San Pablo, que en ese momento se halla en prisión, encadenado (v. 20) y necesitado de la ayuda de Dios y de todos los hermanos en la fe pide que recen por él (v. 19), para que pueda predicar con libertad y eficacia el Evangelio.

Ef 6, 16. El demonio no cesa de buscar de un modo u otro la perdición eterna del hombre. Pero, una vez vencido por Cristo en la cruz, ya no tiene poder efectivo sobre nosotros, siempre que acudamos a la lucha empleando las armas de la fe y la plena confianza en Dios. Así razonaba San Juan de Ávila: «Como este enemigo pueda más que nosotros, debemos aprovechamos del 'escudo de la fe', que es cosa sobrenatural, así como con una palabra de Dios, o con recibir los Sacramentos, o con una doctrina de la Iglesia. Y creyendo firme con el entendimiento que todo el poder es de Dios» (Audi, filia, cap. 30).

Ef 6, 18. Entre los diversos medios sobrenaturales para luchar contra las asechanzas del enemigo, se destaca la oración. «La oración es, a no dudarlo, el arma poderosísima -comenta San Alfonso María de Ligorio- por la que el Señor nos da la victoria contra todas las pasiones malvadas y tentaciones infernales; pero esta oración hay que hacerla con espíritu, es decir, no sólo verbalmente, sino de corazón. Debe, además, ser continua y en todas las circunstancias de la vida, porque así como las batallas son continuas, así ha de serlo también la oración (…). Y añade el Apóstol: 'Por todos los santos', porque no sólo debemos rezar por nosotros, sino por la perseverancia de todos los fieles que se hallan en gracia de Dios» (Reflexiones sobre la Pasión, cap. 9, 3).
El Apóstol señala también como medio sobrenatural para esa lucha la solícita vigilancia por la santidad de los demás. Como consecuencia de esa preocupación es probable que veamos en el prójimo, junto a sus muchas virtudes, algunos defectos. Esto no debe ser ocasión de desprecio ni de crítica, sino de pedir por él y ayudarle a vencer. «Si descubres algún defecto en el amigo -recomienda San Ambrosio-, corrígele a solas: si no te escucha repréndele abiertamente. Las correcciones, en efecto, hacen bien y son de más provecho que una amistad muda. Si el amigo se siente ofendido, corrígelo igualmente; insiste sin temor, aunque el sabor amargo de la corrección le disguste. Está escrito en el libro de los Proverbios: las heridas de un amigo son más tolerables que los besos de los aduladores (Pr 27, 6)» (De officiis ministrorum, III, cap. XII, 127).
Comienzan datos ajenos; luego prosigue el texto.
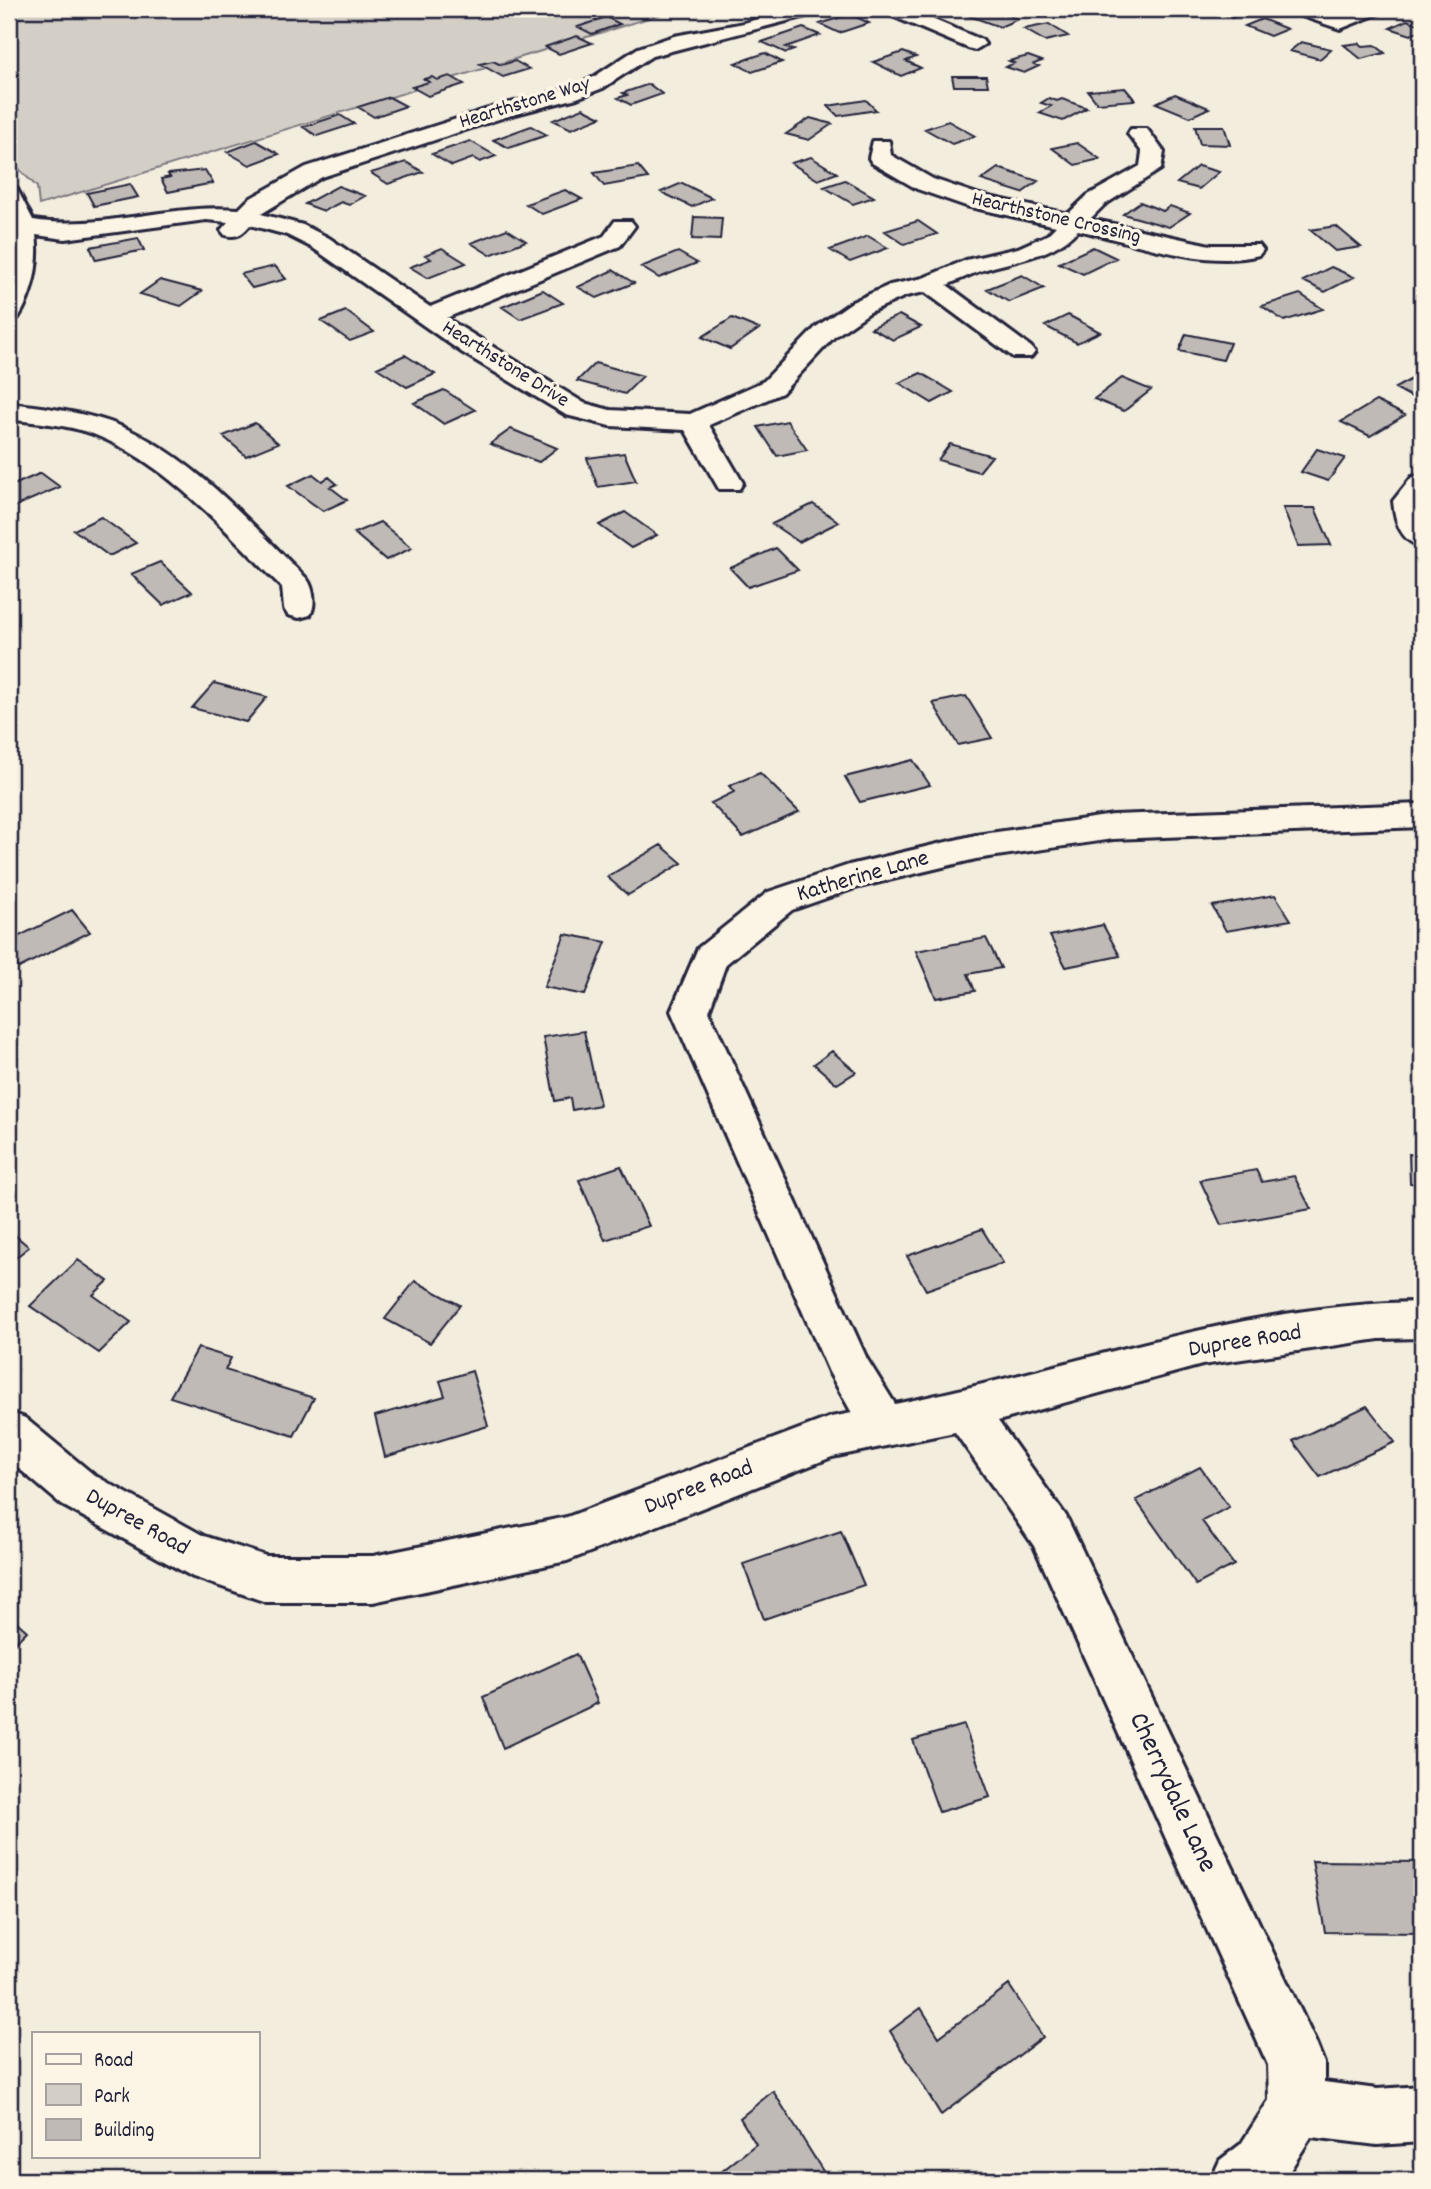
<svg xmlns="http://www.w3.org/2000/svg" width="1431" height="2189" viewBox="0 0 1431 2189" font-family="Dekko,sans-serif">
  <style>
    .green { fill: #d4cfc6; stroke: #7b7880; stroke-width: 2 }
    .building { fill: #bfbab6; stroke: #22223b; stroke-width: 2 }
    .lines { fill: none; stroke-linecap: round; stroke-linejoin: round }
    .minor-casing { stroke: #22223b; stroke-width: 6 }
    .minor { fill: #fcf5e5; fill-rule: evenodd }
    .labels { text-anchor: middle; dominant-baseline: central; stroke-width: 7; stroke-linejoin: round; paint-order: stroke }
    .far-street-label { font-size: 21px; fill: #22223b; stroke: #fcf5e5 }
    .street-label { font-size: 24px; fill: #22223b; stroke: #fcf5e5 }
    .near-street-label { font-size: 28px; fill: #22223b; stroke: #fcf5e5 }
  </style>
  <rect width="100%" height="100%" fill="#f3edde"/>
  <filter id="ink" filterUnits="userSpaceOnUse"><feTurbulence type="fractalNoise" baseFrequency=".0143" numOctaves="2"/><feDisplacementMap in="SourceGraphic" scale="14" xChannelSelector="R" yChannelSelector="G"/><feConvolveMatrix kernelMatrix="1 2 1 2 8 2 1 2 1" color-interpolation-filters="sRGB"/></filter>
  <g filter="url(#ink)">
    <path class="green" d="M9,9H678L39,205L37,187L9,159Z"/>
    <path class="building" d="M965,9H989L1018,19L1000,27L958,12Z
      M1208,9H1250L1252,10L1232,18Z
      M850,14L869,23L839,33L820,24Z
      M606,17L620,24L592,34L578,27Z
      M1262,19L1287,29L1270,36L1245,26Z
      M1407,20L1422,25V30L1411,35L1390,28Z
      M1049,24L1068,36L1045,41L1024,29Z
      M803,28L820,35L786,47L794,50L786,53L762,42Z
      M577,36L592,43L559,54L545,47Z
      M1301,42L1331,49L1320,59L1290,51Z
      M1359,43L1363,46L1375,45L1385,53L1361,59L1344,45Z
      M903,52L916,57L906,61L921,68L901,76L873,62Z
      M765,53L782,62L752,72L735,63Z
      M1028,56L1042,61L1034,64L1039,66L1024,73L1006,67L1014,63L1009,61Z
      M493,61L501,65L515,61L529,69L503,77L480,64Z
      M450,76L464,84L428,96L412,87L429,82L424,79L432,77L437,80Z
      M952,76H986L988,86H954Z
      M649,84L662,94L631,105L618,98L627,95L623,93Z
      M1125,88L1135,100L1097,103L1088,91Z
      M1175,94L1209,108L1190,117L1156,103Z
      M389,97L406,106L374,117L358,107Z
      M1049,98L1057,101L1062,99L1087,108L1063,121L1039,113L1051,106L1041,103Z
      M866,100L876,110L838,116L828,106Z
      M583,108L601,117L571,129L553,120Z
      M340,115L354,124L317,136L303,127Z
      M810,118L832,124L809,140L786,134Z
      M948,121L975,136L952,144L925,129Z
      M531,126L547,135L509,148L493,140Z
      M1195,126H1224L1230,145L1200,144Z
      M256,141L279,154L250,165L227,152Z
      M470,141L496,156L480,162L473,158L452,166L432,154Z
      M1077,143L1100,159L1075,165L1052,148Z
      M811,157L837,173L818,180L791,163Z
      M406,162L423,172L388,184L371,173Z
      M638,166L648,178L604,186L594,173Z
      M1198,166L1219,172L1199,189L1177,183Z
      M998,168L1038,181L1022,193L981,180Z
      M205,170L213,183L168,192L161,179L170,177L168,174Z
      M845,180L874,197L853,204L824,187Z
      M682,183L712,198L692,207L661,192Z
      M130,184L138,197L94,206L87,193Z
      M338,186L365,196L349,205L341,202L324,211L305,204Z
      M565,190L582,199L542,214L526,204Z
      M1140,202L1163,211L1170,206L1190,213L1169,227L1123,214Z
      M694,217L722,218L720,240L692,239Z
      M918,221L937,234L904,244L885,231Z
      M1336,226L1361,247L1335,251L1310,230Z
      M507,229L526,241L490,255L471,243Z
      M868,236L888,248L850,262L830,250Z
      M138,238L144,250L96,260L90,247Z
      M1093,247L1116,258L1083,274L1059,263Z
      M442,248L466,263L428,278L410,267L431,259L425,255Z
      M678,252L697,263L659,278L641,267Z
      M275,266L286,279L252,288L241,274Z
      M1331,267L1354,277L1325,292L1303,281Z
      M613,270L634,283L597,298L578,287Z
      M1022,275L1044,288L1009,302L987,289Z
      M160,280L202,291L181,306L140,294Z
      M543,290L563,303L520,319L502,307Z
      M1300,294L1323,309L1284,321L1262,306Z
      M346,311L374,332L350,341L321,321Z
      M899,315L921,327L893,340L871,328Z
      M1068,315L1100,332L1077,343L1045,326Z
      M732,318L759,329L730,349L702,337Z
      M1186,334L1230,343L1223,360L1179,351Z
      M405,355L435,374L407,387L377,368Z
      M595,363L643,376L625,394L577,381Z
      M921,373L953,392L932,403L899,383Z
      M1421,374L1422,396L1417,400L1395,388Z
      M1122,378L1151,390L1124,411L1094,399Z
      M444,390L475,410L444,424L414,403Z
      M1376,401L1405,415L1370,436L1341,422Z
      M787,421L807,450L777,456L758,427Z
      M255,423L278,443L246,456L223,436Z
      M511,429L557,448L539,462L490,444Z
      M950,444L992,456L979,472L938,460Z
      M1317,449L1345,458L1328,481L1301,472Z
      M624,453L636,481L598,487L587,458Z
      M41,473L60,487L9,509V487Z
      M313,474L322,481L329,477L337,484L330,487L347,500L323,511L288,486Z
      M813,504L839,522L799,542L772,524Z
      M1283,508H1315L1331,545L1298,546Z
      M625,512L657,535L631,548L599,525Z
      M101,517L136,543L109,556L74,530Z
      M380,522L412,548L386,560L354,533Z
      M776,548L798,570L748,587L730,568Z
      M160,562L192,592L163,605L131,574Z
      M214,683L267,697L246,722L192,708Z
      M966,696L992,738L958,745L933,703Z
      M913,760L930,785L860,802L845,777Z
      M760,773L799,812L743,837L711,803L734,792L729,786Z
      M661,845L682,863L628,895L607,877Z
      M1275,895L1291,920L1226,931L1212,906Z
      M72,910L90,932L19,968L9,956V941Z
      M1103,925L1120,956L1066,967L1050,936Z
      M565,934L606,942L585,995L544,987Z
      M986,938L1001,968L968,974L975,991L936,998L916,951Z
      M584,1031L600,1105L572,1110L570,1098L555,1101L543,1037Z
      M832,1051L856,1072L837,1084L814,1064Z
      M1409,1154L1422,1156V1185L1410,1183Z
      M621,1166L649,1226L605,1240L579,1180Z
      M1256,1170L1262,1182L1294,1176L1311,1209L1221,1225L1200,1180Z
      M982,1229L1003,1263L926,1290L907,1256Z
      M9,1230L29,1247L9,1263Z
      M78,1260L108,1281L93,1295L131,1322L99,1353L30,1306Z
      M415,1281L460,1305L430,1343L385,1319Z
      M198,1348L231,1358L225,1370L314,1398L294,1436L170,1397Z
      M472,1371L488,1426L385,1457L375,1416L445,1396L440,1381Z
      M1367,1406L1395,1442L1320,1477L1293,1441Z
      M1200,1467L1229,1507L1202,1521L1234,1565L1196,1585L1136,1500Z
      M841,1531L864,1585L764,1619L743,1564Z
      M9,1615L27,1631L9,1649Z
      M576,1654L598,1703L503,1748L483,1697Z
      M964,1725L990,1797L939,1812L913,1740Z
      M1312,1861L1422,1862V1933L1325,1932Z
      M1009,1985L1043,2037L941,2115L890,2031L921,2008L939,2037Z
      M773,2091L826,2176L822,2180H711L756,2144L740,2118Z"/>
    <g class="lines">
      <g class="minor-casing">
        <path id="minor" d="M791,9H821L818,13L652,56L603,88L577,98L508,116L322,177L261,214L303,225L329,238L430,307L604,236L615,221H631L635,226L620,246L446,318L584,403L610,410L690,414L764,381L816,327L852,302L890,285L923,278L966,260L1018,248L1047,235L1056,226L966,206L917,189L872,163L869,158L873,141H889L891,155L933,179L980,195L1068,214L1088,195L1140,166L1142,152L1128,134L1131,129H1147L1164,152L1161,169L1104,205L1090,219L1210,245H1259L1263,250L1259,255C1205,269 1132,242 1078,230C1050,258 1018,259 983,270C971,274 959,280 947,285L1031,347L1035,352L1031,357H1013L925,292L906,296L870,312L834,337L782,393L709,425L743,483L739,489H719L685,430L610,426L566,415L463,353L313,248L287,235L250,225C242,234 238,238 225,235L221,230L228,222L206,220L65,239L36,235C40,261 33,296 18,318L9,320V280L14,253L9,187L17,189L33,220C102,231 170,203 239,209L249,199L306,167L494,107L563,90L589,80L638,48L674,36L744,23Z
          M882,9H908L982,40L985,44L975,50L968,48L885,13Z
          M1290,9H1318L1339,16L1357,9H1383L1380,13L1340,29L1293,13Z
          M9,403C43,407 77,411 110,422C188,450 249,522 307,579C314,589 316,606 310,615L299,618L288,615L284,609L282,587C226,532 168,463 93,434C66,424 37,423 9,419Z
          M1422,475V547C1400,541 1395,521 1393,501L1412,477Z
          M1422,804V827L1113,839L976,859L855,888L792,910L726,964L709,1011L867,1359L895,1404C1070,1369 1241,1303 1422,1302V1338L1379,1339L1202,1365L998,1421L1066,1516L1316,2043L1324,2063V2082L1377,2089L1422,2086V2142L1377,2145L1311,2137L1284,2180H1211L1220,2160L1241,2144L1269,2100L1268,2065L1034,1546L955,1432L832,1457L567,1561L373,1602H266L193,1577L62,1505L9,1460V1412L25,1418L94,1475L204,1536L266,1556H373L567,1517L831,1417L852,1413L829,1372L671,1011L698,948L768,892L849,865L976,835L1113,815Z"/>
      </g>
      <use href="#minor" class="minor"/>
    </g>
  </g>
  <g class="labels">
    <g class="far-street-label">
      <text transform="translate(525 104) rotate(-17)">Hearthstone Way</text>
      <text transform="translate(1056 219) rotate(13)">Hearthstone Crossing</text>
      <text transform="translate(505 365) rotate(32)">Hearthstone Drive</text>
    </g>
    <g class="street-label">
      <text transform="translate(863 877) rotate(-16)">Katherine Lane</text>
      <text transform="translate(1245 1342) rotate(-9)">Dupree Road</text>
      <text transform="translate(699 1488) rotate(-21)">Dupree Road</text>
      <text transform="translate(137 1523) rotate(29)">Dupree Road</text>
    </g>
    <g class="near-street-label">
      <text transform="translate(1171 1793) rotate(65)">Cherrydale Lane</text>
    </g>
  </g>
  <rect width="1431" height="2189" fill="none" stroke="#fcf5e5" stroke-width="35"/>
  <rect x="18" y="18" width="1396" height="2154" fill="none" stroke="#22223b" stroke-width="2.5" filter="url(#ink)"/>
  <rect x="32" y="2032" width="228" height="126" fill="#fcf5e5" stroke="#a5a1a1" stroke-width="2"/>
  <rect x="46" y="2054" width="35" height="10" fill="#fcf5e5" stroke="#a5a1a1" stroke-width="2"/>
  <text x="94" y="2066" font-size="21" fill="#22223b">Road</text>
  <rect x="46" y="2084" width="35" height="21" fill="#d4cfc6" stroke="#a5a1a1" stroke-width="2"/>
  <text x="94" y="2102" font-size="21" fill="#22223b">Park</text>
  <rect x="46" y="2119" width="35" height="21" fill="#bfbab6" stroke="#a5a1a1" stroke-width="2"/>
  <text x="94" y="2136" font-size="21" fill="#22223b">Building</text>
</svg>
Ef 6, 21-22. En estos versículos, los únicos en toda la carta de tipo personal, se basan quienes piensan que las noticias de esta carta ya habían sido comunicadas a otras iglesias, sobre todo si se tiene en cuenta la expresión «también vosotros» del v. 21. Tal vez se encuentre en él una alusión a la carta enviada a los colosenses, escrita con anterioridad y en la que (cfr. Col 4, 7-8) se aprecia un estrecho paralelismo con este pasaje.

Ef 6, 23-24. La fórmula de esta bendición final, en tono solemne y expresada en tercera persona, parece dirigirse a los cristianos en general. La paz y la gracia, que casi siempre van unidas en las cartas paulinas, aparecen aquí separadas. La expresión «incorruptible» del final puede referirse a los cristianos que aman a Cristo y gozan ya aquí de un anticipo de la gloria del Cielo; o a Jesucristo, amado por los fieles en su gloria eterna.